--- START Provided entries ---
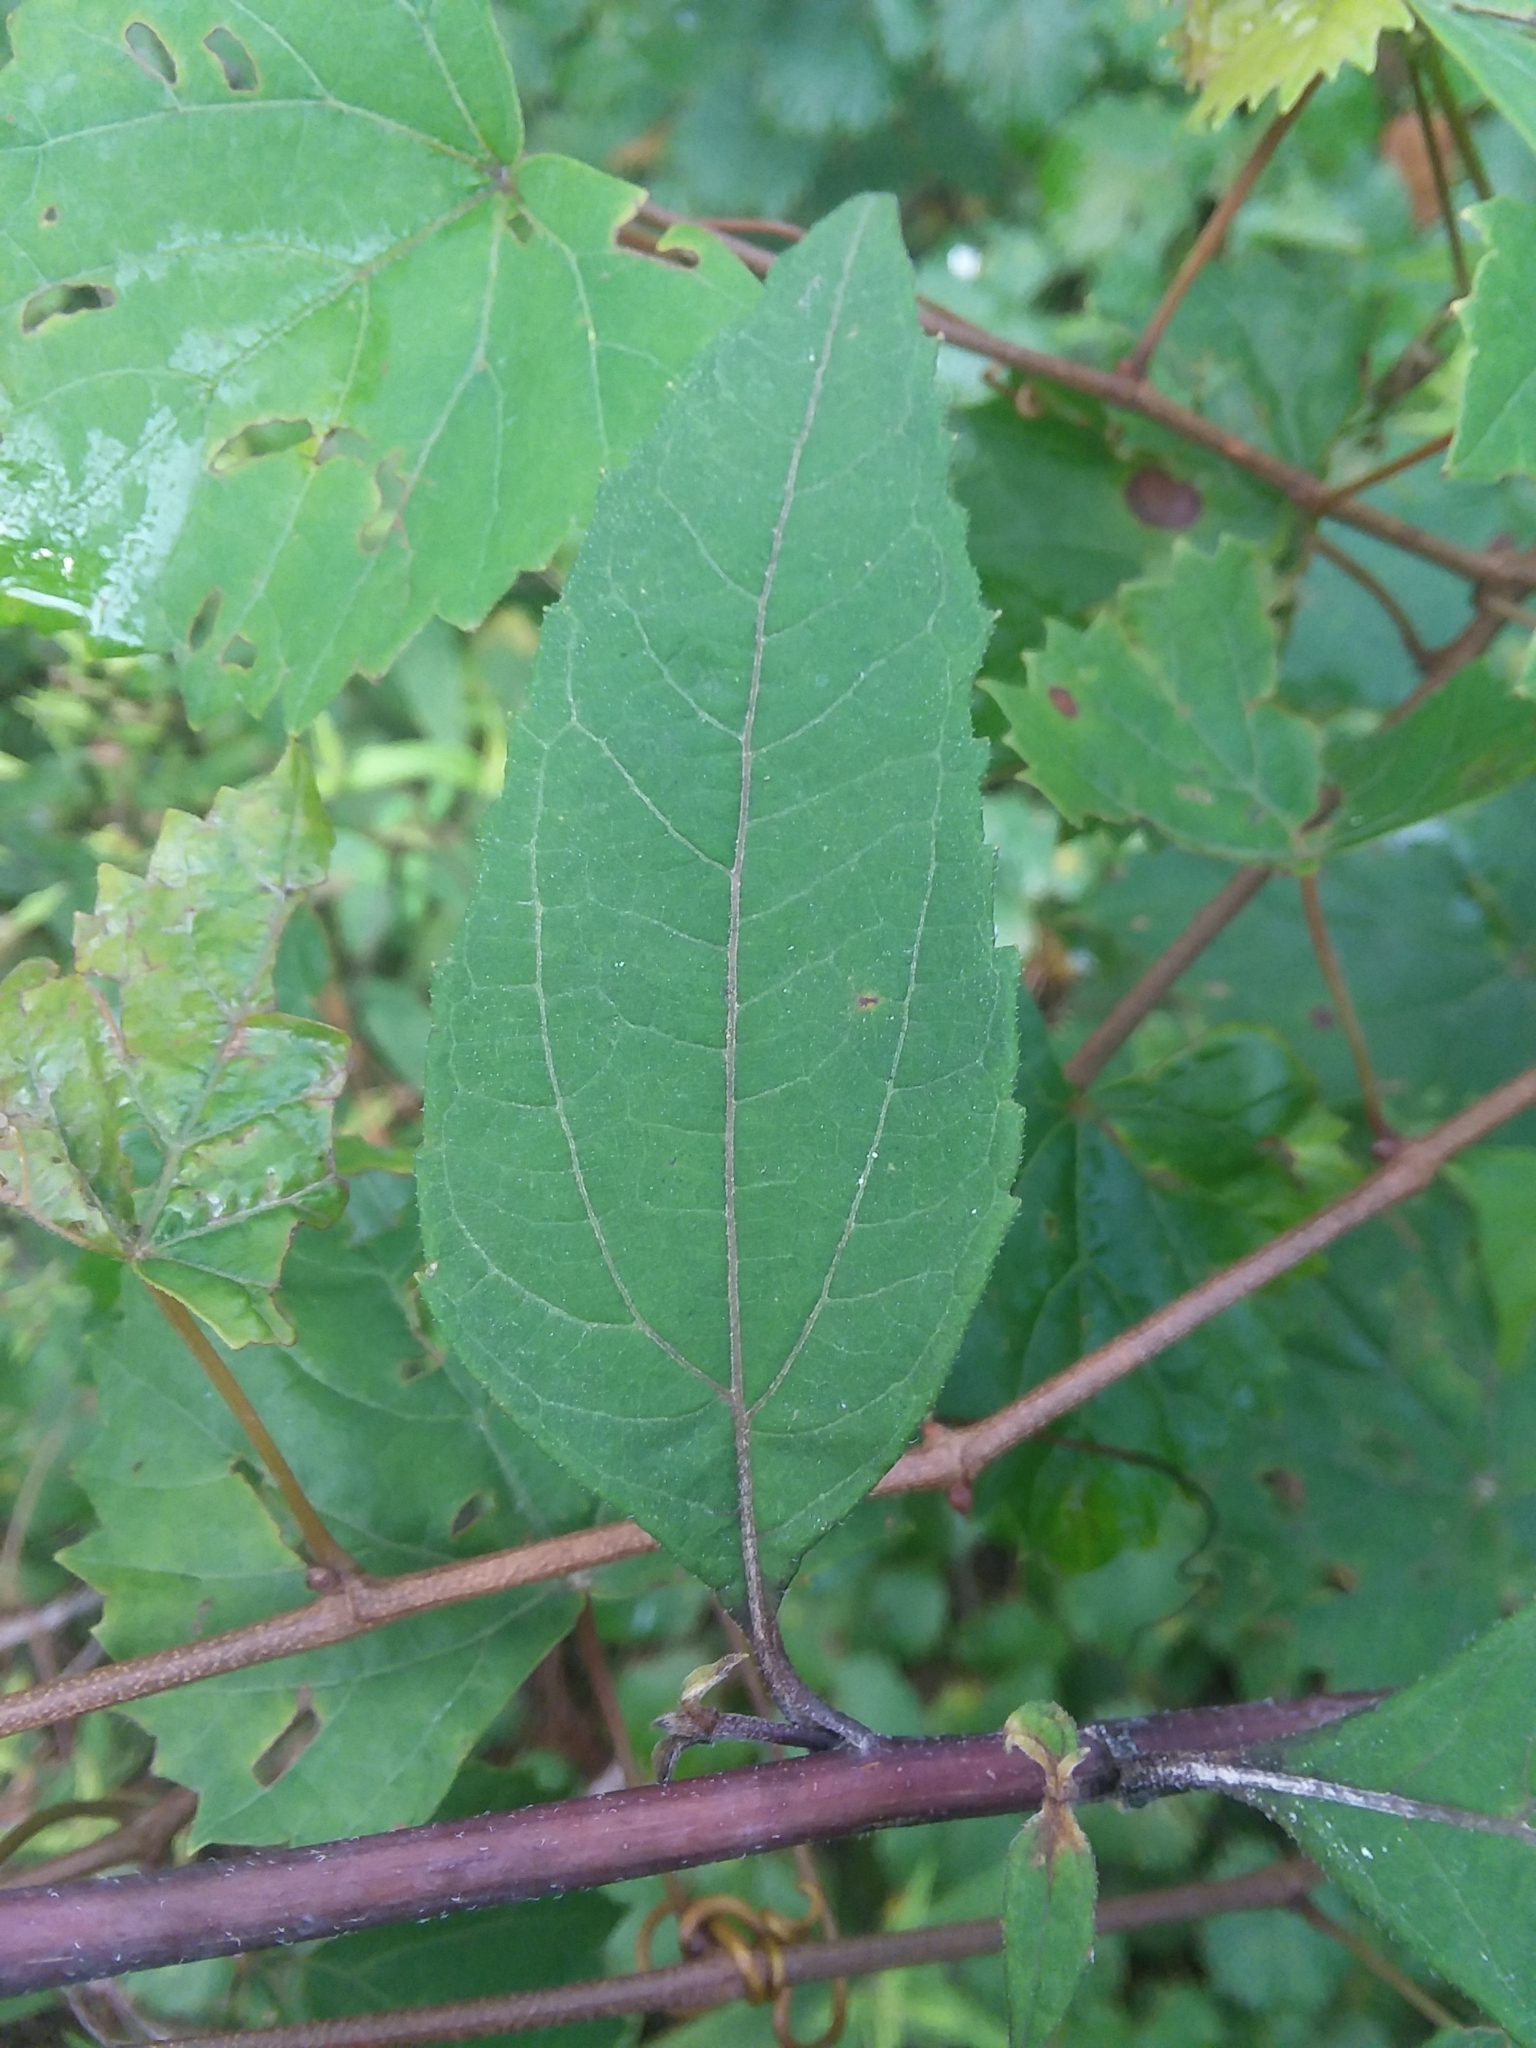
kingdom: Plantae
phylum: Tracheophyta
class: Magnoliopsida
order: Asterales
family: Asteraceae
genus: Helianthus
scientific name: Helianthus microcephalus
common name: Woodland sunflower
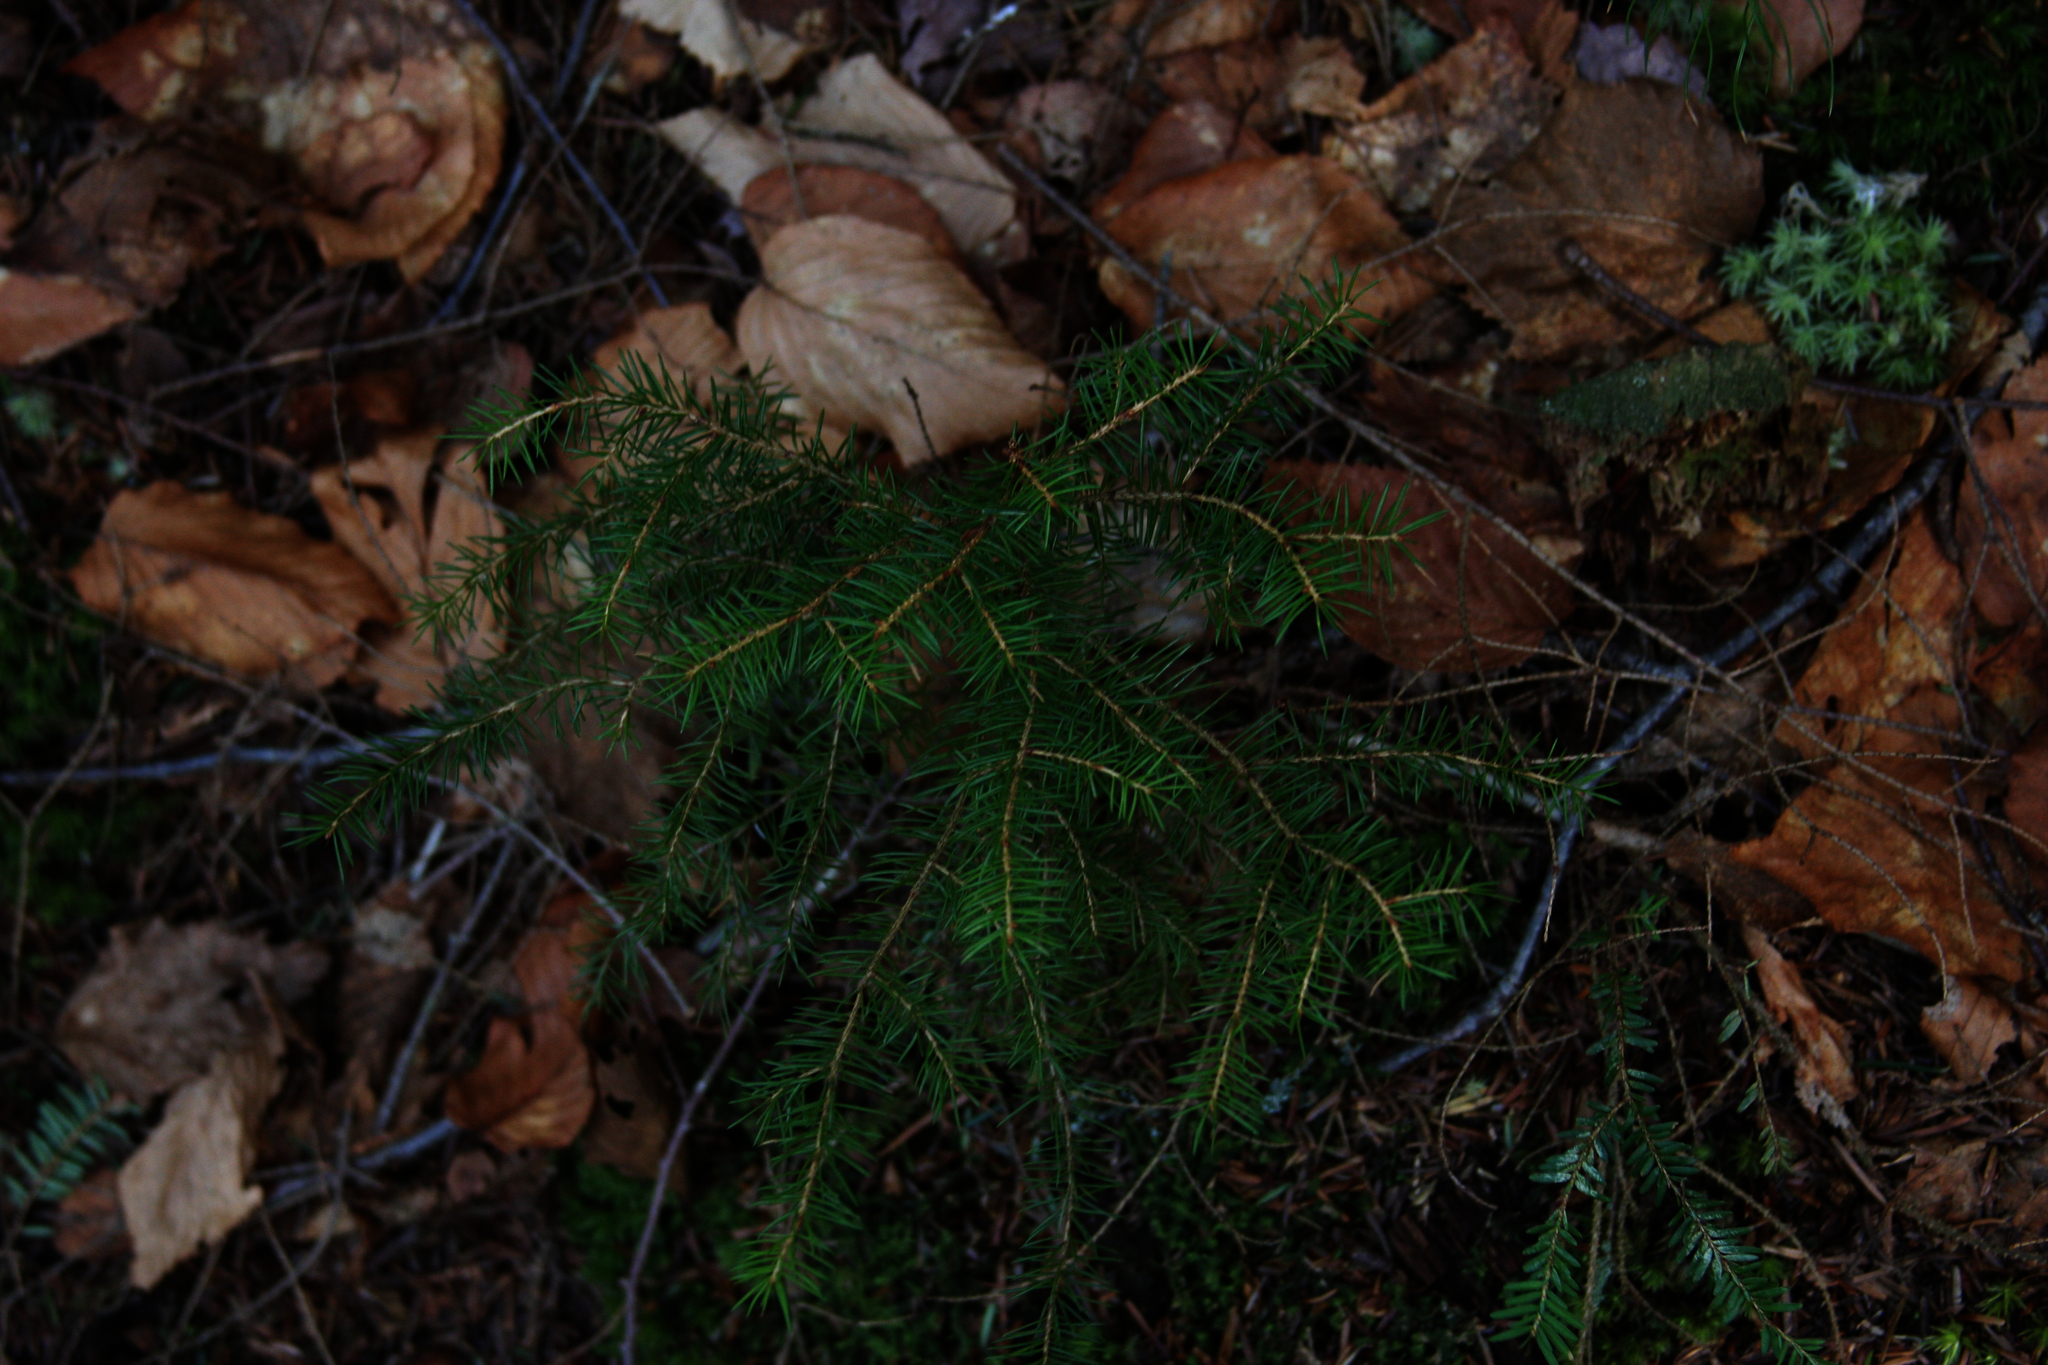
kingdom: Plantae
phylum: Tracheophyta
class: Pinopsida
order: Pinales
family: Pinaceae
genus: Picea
--- END Provided entries ---
Copy out the records word for word, beginning with the line with "family: Asteraceae" and continuing to the end of the records. Leave the pictures out of your answer.

family: Asteraceae
genus: Helianthus
scientific name: Helianthus microcephalus
common name: Woodland sunflower
kingdom: Plantae
phylum: Tracheophyta
class: Pinopsida
order: Pinales
family: Pinaceae
genus: Picea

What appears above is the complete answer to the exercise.